Lila came over, a grimace marring her face. “Why don’t they just fall apart and die already?”
“The brain doesn’t send the message to the body that life is over. The virus killed the finer functions of the brain, the things that make us human. All that was left was the basics of search for food and eat. So they continue on.”
He pointed to the other side of the creature. Lila moved to the spot. “You have to finish the death of their brains. You don’t want to know how many guys I saw die in the beginning because they kept shooting in the chest and guts until they ran out of bullets. Decapitation is the best. Swift and clean and allows you some distance. But you won’t always have a machete or a sword. Sometimes they will sneak up on you and all you have is your hands, your feet, and a knife.
“The ones who have been around a while have grown soft, so you can usually pierce the skull. But you can’t guarantee that, and there is nothing worse than fighting for your life and breaking the knife blade on a hard head.”
He stepped back and loosened the zomb’. “Go for the spine at the base of the skull. Sever the brain from the body.”
She stabbed it several times, jumping back as she missed and the undead snapped its jaw full of rancid teeth at her.

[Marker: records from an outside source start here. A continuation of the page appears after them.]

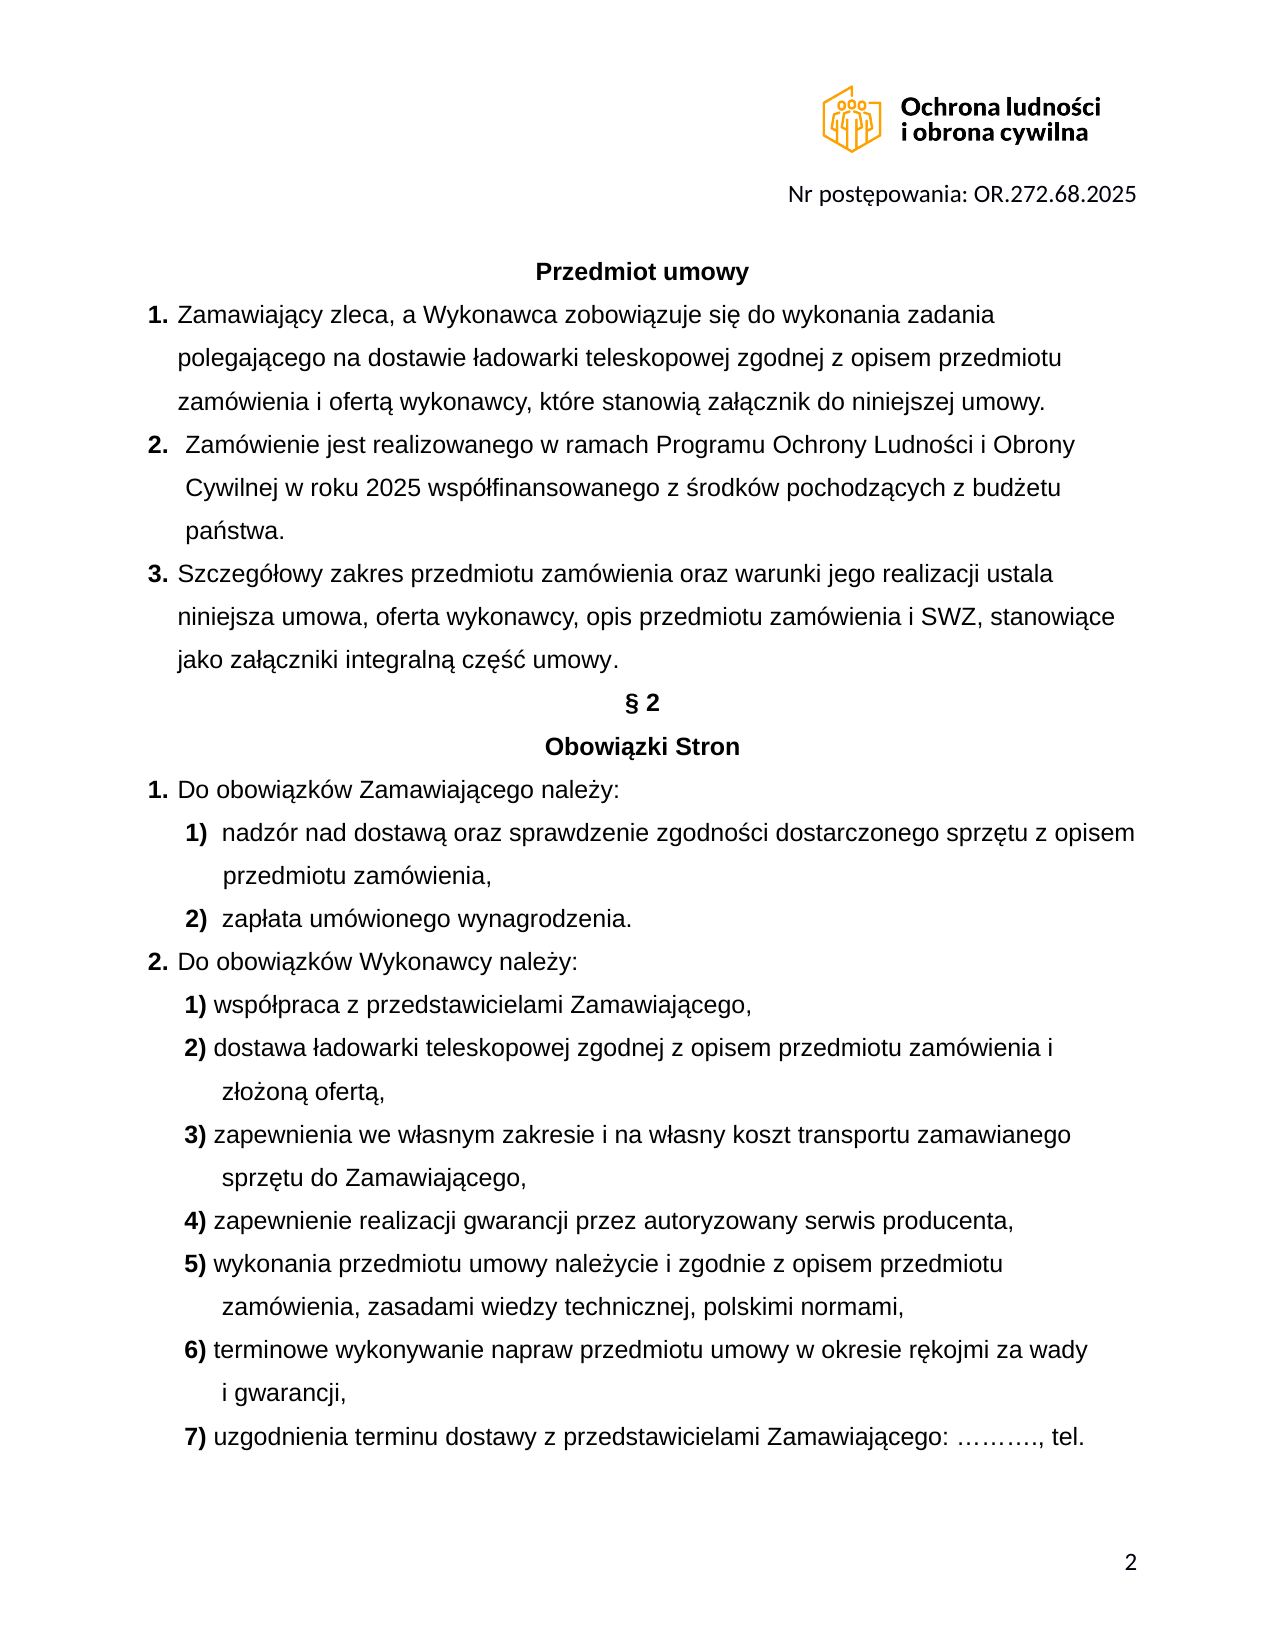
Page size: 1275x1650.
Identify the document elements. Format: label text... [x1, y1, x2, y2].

list terminowe wykonywanie napraw przedmiotu umowy w okresie rękojmi za wady i gwarancji, [184, 1335, 1137, 1407]
list nadzór nad dostawą oraz sprawdzenie zgodności dostarczonego sprzętu z opisem przedmiotu zamówienia, [185, 818, 1137, 890]
list Do obowiązków Zamawiającego należy: [148, 775, 1137, 803]
text Obowiązki Stron [148, 732, 1137, 760]
picture [784, 59, 1138, 179]
list dostawa ładowarki teleskopowej zgodnej z opisem przedmiotu zamówienia i złożoną ofertą, [184, 1033, 1137, 1105]
text Przedmiot umowy [148, 257, 1137, 286]
list Zamówienie jest realizowanego w ramach Programu Ochrony Ludności i Obrony Cywilnej w roku 2025 współfinansowanego z środków pochodzących z budżetu państwa. [148, 430, 1137, 545]
list zapewnienie realizacji gwarancji przez autoryzowany serwis producenta, [184, 1206, 1137, 1235]
list zapłata umówionego wynagrodzenia. [185, 904, 1137, 933]
list Do obowiązków Wykonawcy należy: [148, 947, 1137, 976]
list zapewnienia we własnym zakresie i na własny koszt transportu zamawianego sprzętu do Zamawiającego, [184, 1120, 1137, 1192]
text § 2 [148, 688, 1137, 717]
list Szczegółowy zakres przedmiotu zamówienia oraz warunki jego realizacji ustala niniejsza umowa, oferta wykonawcy, opis przedmiotu zamówienia i SWZ, stanowiące jako załączniki integralną część umowy. [148, 559, 1137, 674]
list Zamawiający zleca, a Wykonawca zobowiązuje się do wykonania zadania polegającego na dostawie ładowarki teleskopowej zgodnej z opisem przedmiotu zamówienia i ofertą wykonawcy, które stanowią załącznik do niniejszej umowy. [148, 300, 1137, 415]
list wykonania przedmiotu umowy należycie i zgodnie z opisem przedmiotu zamówienia, zasadami wiedzy technicznej, polskimi normami, [184, 1249, 1137, 1321]
list uzgodnienia terminu dostawy z przedstawicielami Zamawiającego: ………., tel. ……………, adres e-mail: ……………..w terminie 2 dni roboczych przed planowaną dostawą, [184, 1422, 1137, 1450]
list współpraca z przedstawicielami Zamawiającego, [184, 990, 1137, 1019]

“Hold the head still, stab, and more on,” he instructed. “Be aware of your surroundings at all times. Don’t let anything sneak up on you.”
With a grunt, Lila pressed down on the creature’s head, stabbed between the vertebrae with a resounding crunch, and jumped back, turning with the knife at the ready in front of her.

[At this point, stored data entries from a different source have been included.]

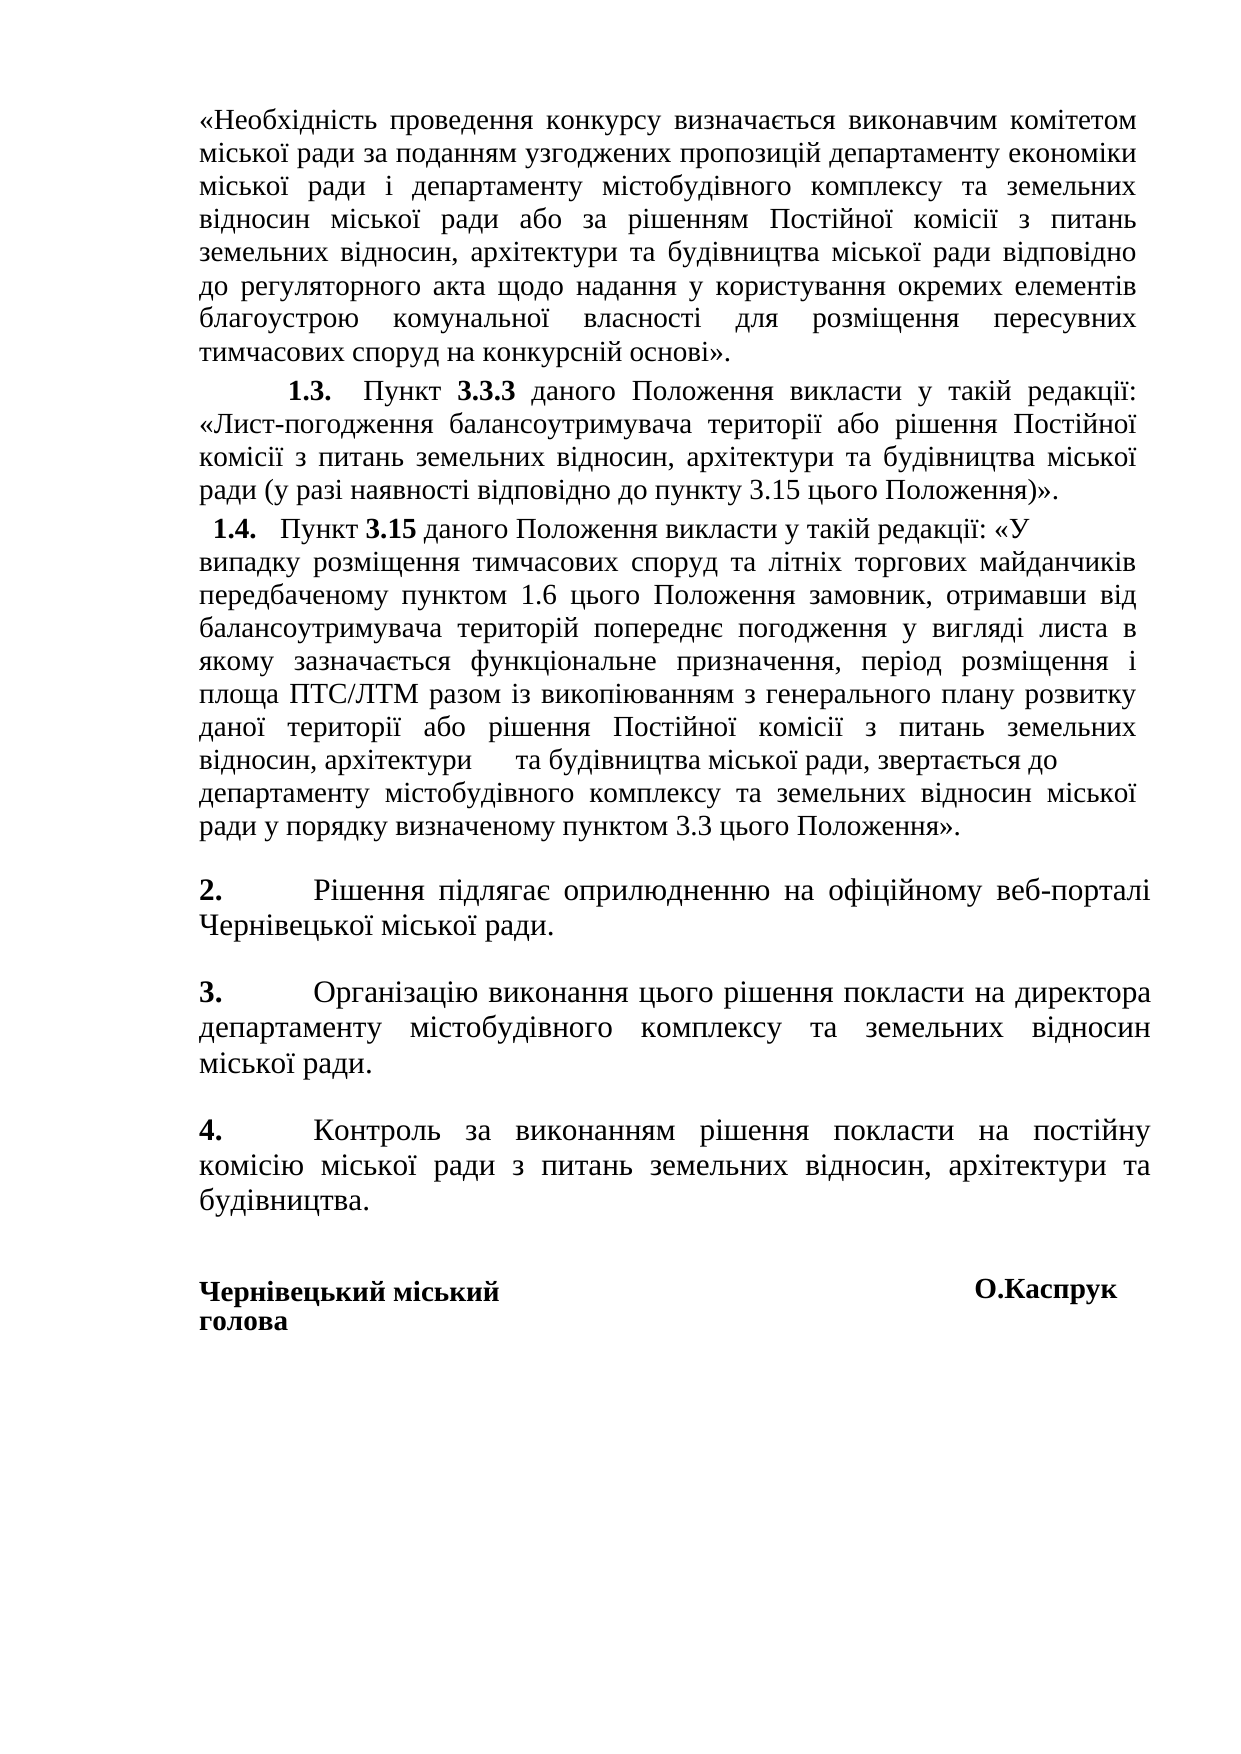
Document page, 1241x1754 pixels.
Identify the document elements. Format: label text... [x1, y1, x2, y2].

list Рішення підлягає оприлюдненню на офіційному веб-порталі Чернівецької міської ради. [199, 872, 1152, 943]
list Контроль за виконанням рішення покласти на постійну комісію міської ради з питань земельних відносин, архітектури та будівництва. [199, 1112, 1152, 1217]
text «Необхідність проведення конкурсу визначається виконавчим комітетом міської ради за поданням узгоджених пропозицій департаменту економіки міської ради і департаменту містобудівного комплексу та земельних відносин міської ради або за рішенням Постійної комісії з питань земельних відносин, архітектури та будівництва міської ради відповідно до регуляторного акта щодо надання у користування окремих елементів благоустрою комунальної власності для розміщення пересувних тимчасових споруд на конкурсній основі». [199, 103, 1137, 368]
text департаменту містобудівного комплексу та земельних відносин міської ради у порядку визначеному пунктом 3.3 цього Положення». [199, 776, 1137, 842]
list Організацію виконання цього рішення покласти на директора департаменту містобудівного комплексу та земельних відносин міської ради. [199, 974, 1152, 1081]
text 1.3. Пункт 3.3.3 даного Положення викласти у такій редакції: «Лист-погодження балансоутримувача території або рішення Постійної комісії з питань земельних відносин, архітектури та будівництва міської ради (у разі наявності відповідно до пункту 3.15 цього Положення)». [199, 374, 1137, 506]
text випадку розміщення тимчасових споруд та літніх торгових майданчиків передбаченому пунктом 1.6 цього Положення замовник, отримавши від балансоутримувача територій попереднє погодження у вигляді листа в якому зазначається функціональне призначення, період розміщення і площа ПТС/ЛТМ разом із викопіюванням з генерального плану розвитку даної території або рішення Постійної комісії з питань земельних відносин, архітектури та будівництва міської ради, звертається до [199, 545, 1137, 776]
text Чернівецький міський голова [199, 1278, 1152, 1336]
list Пункт 3.15 даного Положення викласти у такій редакції: «У [199, 512, 1152, 545]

Jack walked up to her and gave her
a soft, silent high five. He took the knife and wiped it off on the zomb’s threadbare shirt and handed it back to her. “Always take care of your weapons and they will take care of you. Only put the knife back in the sheath dirty if you are on the run. One small cut pulling it out and you have infected yourself.”
“But I thought we were all infected,” she asked. “Didn’t Miranda save Seth when he got bit?”
He nodded. “She did. But I wouldn’t want to have to cut off some body part of yours to save you.”
“I wouldn’t want that either,” she spoke in a low tone, staring at him.
“But we would do it if we had to, understand?”
She nodded, tears forming in her eyes. “I hate this. Why did the world have to get so ugly?”
“Maybe because we thought we could play God and He said no.”
* * *
Lila sobered at that thought. The man was right. They’d played havoc with the world around them and the world had said, ‘enough.’ The president deciding to vaccinate the entire country in one fell swoop was just the last in a long list of mistakes humankind had made and now the bill had come due as her father would have said. Rest his filthy soul.
Thinking of family brought her full circle back to Selena. A sob caught in her throat at the thought of her little girl in the clutches of Juan. When had the man she’d married changed so much? When had he let his machismo overrule his common sense? When had he turned into a monster who forgot Selena called him daddy?
She pulled herself together. The sooner she learned survival skills, the sooner they could rescue her baby. Refusing to face the option of not finding her, Lila turned to her former lover and absorbed all he knew of how to get along in this scary new world.